The killing of Walther Rathenau was a turning point in German history

June 23, 2022 09:41
SVH2022-06-04 008
5 min read

A hundred years ago, on June 24 1922, Walther Rathenau — Germany’s first and only Jewish Foreign Minister — fell victim to an assassin’s bullet. His murder heralded the rise of the violently antisemitic German nationalism that would tear the continent apart.

“Republican and monarchist Germany met at the crossroads today”, the New York Times reported. “Between them lay the body of Walther Rathenau… torn to bits of hand-grenade and bullets. This body, which tomorrow will lie in the Reichstag… will become a symbol for a coming war to the death between those who follow the Kaiser and those who follow democracy.”


A wealthy industrialist whose father founded AEG, Rathenau was a patriot who played a leading role in the German war effort — and called on his country to fight on as late as November 1918. But now, he was a prominent member of Weimar Germany’s new government, personally responsible for negotiating the Rapallo Pact with Bolshevik Russia which many saw as a betrayal.
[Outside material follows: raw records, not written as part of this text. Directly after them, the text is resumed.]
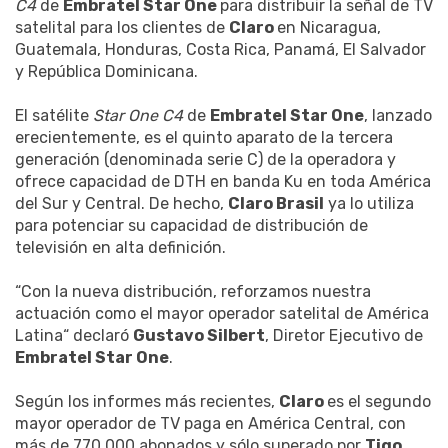
C4
de
Embratel Star One
para distribuir la señal de TV
satelital para los clientes de
Claro
en Nicaragua,
Guatemala, Honduras, Costa Rica, Panamá, El Salvador
y República Dominicana.
El satélite
Star One C4
de
Embratel Star One
, lanzado
erecientemente, es el quinto aparato de la tercera
generación (denominada serie C) de la operadora y
ofrece capacidad de DTH en banda Ku en toda América
del Sur y Central. De hecho,
Claro Brasil
ya lo utiliza
para potenciar su capacidad de distribución de
televisión en alta definición.
“Con la nueva distribución, reforzamos nuestra
actuación como el mayor operador satelital de América
Latina“ declaró
Gustavo Silbert
, Diretor Ejecutivo de
Embratel Star One
.
Según los informes más recientes,
Claro
es el segundo
mayor operador de TV paga en América Central, con
más de 770.000 abonados y sólo superado por
Tigo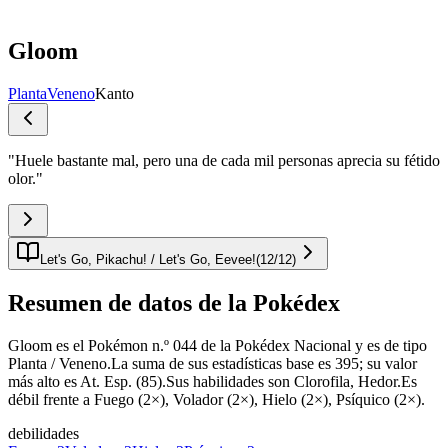
Gloom
Planta
Veneno
Kanto
"
Huele bastante mal, pero una de cada mil personas aprecia su fétido
olor.
"
Let's Go, Pikachu! / Let's Go, Eevee!
(
12
/
12
)
Resumen de datos de la Pokédex
Gloom es el Pokémon n.º 044 de la Pokédex Nacional y es de tipo
Planta / Veneno.La suma de sus estadísticas base es 395; su valor
más alto es At. Esp. (85).Sus habilidades son Clorofila, Hedor.Es
débil frente a Fuego (2×), Volador (2×), Hielo (2×), Psíquico (2×).
debilidades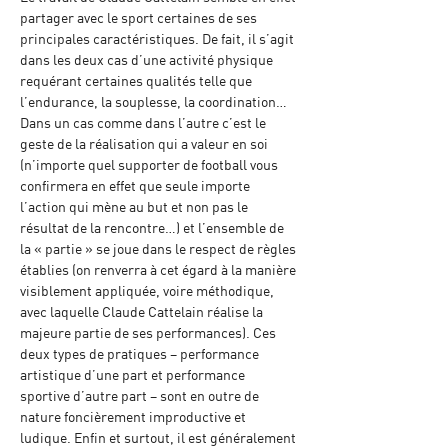
partager avec le sport certaines de ses 
principales caractéristiques. De fait, il s’agit 
dans les deux cas d’une activité physique 
requérant certaines qualités telle que 
l’endurance, la souplesse, la coordination… 
Dans un cas comme dans l’autre c’est le 
geste de la réalisation qui a valeur en soi 
(n’importe quel supporter de football vous 
confirmera en effet que seule importe 
l’action qui mène au but et non pas le 
résultat de la rencontre…) et l’ensemble de 
la « partie » se joue dans le respect de règles 
établies (on renverra à cet égard à la manière 
visiblement appliquée, voire méthodique, 
avec laquelle Claude Cattelain réalise la 
majeure partie de ses performances). Ces 
deux types de pratiques – performance 
artistique d’une part et performance 
sportive d’autre part – sont en outre de 
nature foncièrement improductive et 
ludique. Enfin et surtout, il est généralement 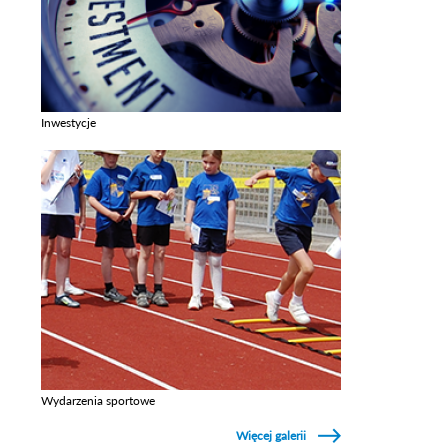
Inwestycje
Zobacz galerie w kategori Inwestycje
Wydarzenia sportowe
Zobacz galerie w kategori Wydarzenia sportowe
Więcej galerii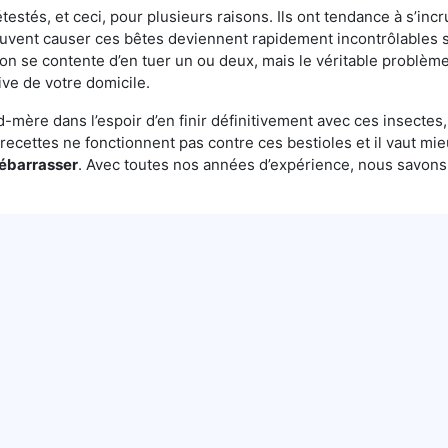
testés, et ceci, pour plusieurs raisons. Ils ont tendance à s’incr
euvent causer ces bêtes deviennent rapidement incontrôlables s
on se contente d’en tuer un ou deux, mais le véritable problème 
ive de votre domicile.
mère dans l’espoir d’en finir définitivement avec ces insectes, 
es recettes ne fonctionnent pas contre ces bestioles et il vaut mi
débarrasser
. Avec toutes nos années d’expérience, nous savon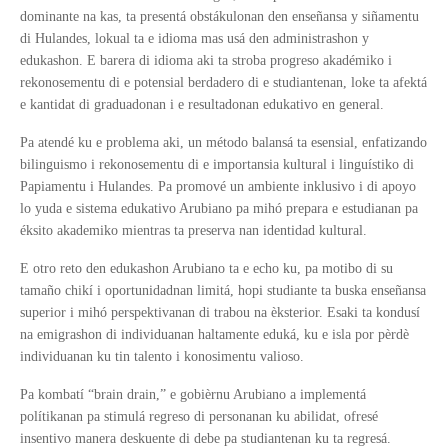
dominante na kas, ta presentá obstákulonan den enseñansa y siñamentu
di Hulandes, lokual ta e idioma mas usá den administrashon y
edukashon. E barera di idioma aki ta stroba progreso akadémiko i
rekonosementu di e potensial berdadero di e studiantenan, loke ta afektá
e kantidat di graduadonan i e resultadonan edukativo en general.
Pa atendé ku e problema aki, un método balansá ta esensial, enfatizando
bilinguismo i rekonosementu di e importansia kultural i linguístiko di
Papiamentu i Hulandes. Pa promové un ambiente inklusivo i di apoyo
lo yuda e sistema edukativo Arubiano pa mihó prepara e estudianan pa
éksito akademiko mientras ta preserva nan identidad kultural.
E otro reto den edukashon Arubiano ta e echo ku, pa motibo di su
tamaño chikí i oportunidadnan limitá, hopi studiante ta buska enseñansa
superior i mihó perspektivanan di trabou na èksterior. Esaki ta kondusí
na emigrashon di individuanan haltamente eduká, ku e isla por pèrdè
individuanan ku tin talento i konosimentu valioso.
Pa kombatí “brain drain,” e gobièrnu Arubiano a implementá
polítikanan pa stimulá regreso di personanan ku abilidat, ofresé
insentivo manera deskuente di debe pa studiantenan ku ta regresá.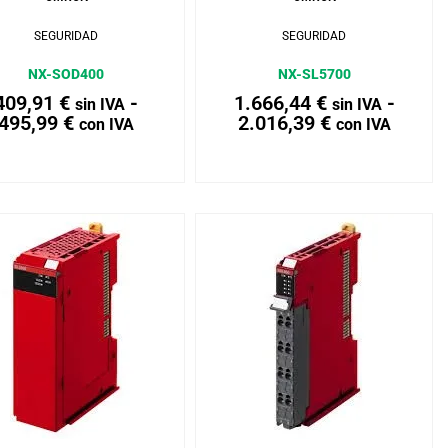
SEGURIDAD
SEGURIDAD
NX-SOD400
NX-SL5700
409,91
€
-
1.666,44
€
-
sin IVA
sin IVA
495,99
€
2.016,39
€
con IVA
con IVA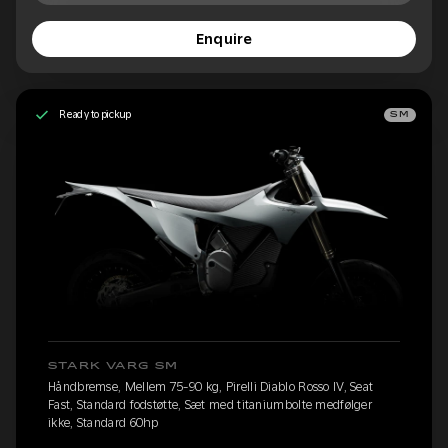
Enquire
Ready to pickup
SM
STARK VARG SM
Håndbremse, Mellem 75-90 kg, Pirelli Diablo Rosso IV, Seat
Fast, Standard fodstøtte, Sæt med titaniumbolte medfølger
ikke, Standard 60hp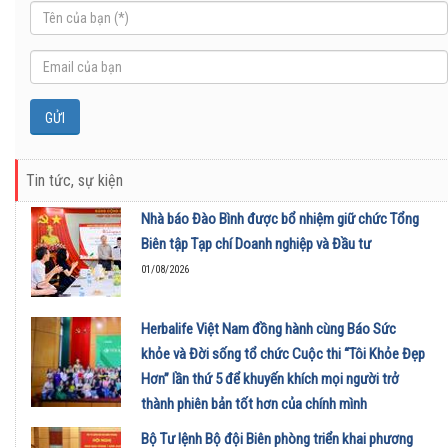
Tin tức, sự kiện
Nhà báo Đào Bình được bổ nhiệm giữ chức Tổng
Biên tập Tạp chí Doanh nghiệp và Đầu tư
01/08/2026
Herbalife Việt Nam đồng hành cùng Báo Sức
khỏe và Đời sống tổ chức Cuộc thi “Tôi Khỏe Đẹp
Hơn” lần thứ 5 để khuyến khích mọi người trở
thành phiên bản tốt hơn của chính mình
01/08/2026
Bộ Tư lệnh Bộ đội Biên phòng triển khai phương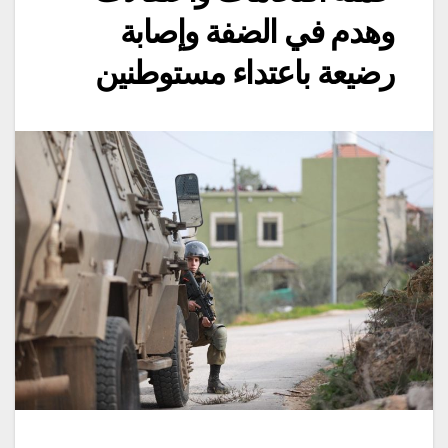
وهدم في الضفة وإصابة
رضيعة باعتداء مستوطنين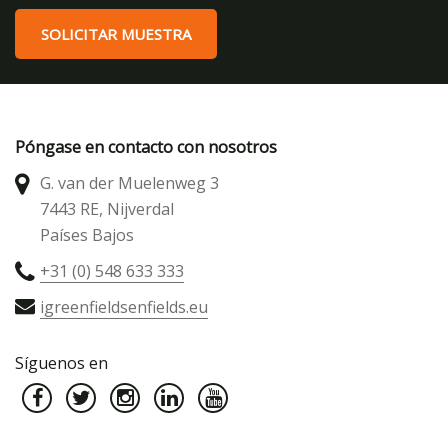
SOLICITAR MUESTRA
Póngase en contacto con nosotros
G. van der Muelenweg 3
7443 RE, Nijverdal
Países Bajos
+31 (0) 548 633 333
igreenfieldsenfields.eu
Síguenos en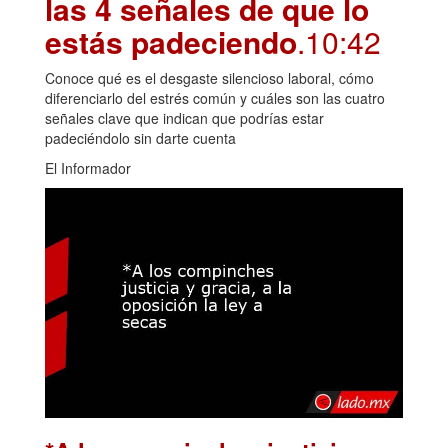
las 4 señales de que lo
estás padeciendo
.10:42
Conoce qué es el desgaste silencioso laboral, cómo
diferenciarlo del estrés común y cuáles son las cuatro
señales clave que indican que podrías estar
padeciéndolo sin darte cuenta
El Informador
His assassins chose to commit suicide rather than hand themselves over to the police, but Ernst Techow, who drove the car for them, was captured, tried and convicted. His fear of “Judeo-Bolshevism” — and belief that Rathenau was one of the “three hundred Elders of Zion” featured in the infamous Protocols — underlined the role of antisemitic conspiracy theories in Germany’s most infamous political crime.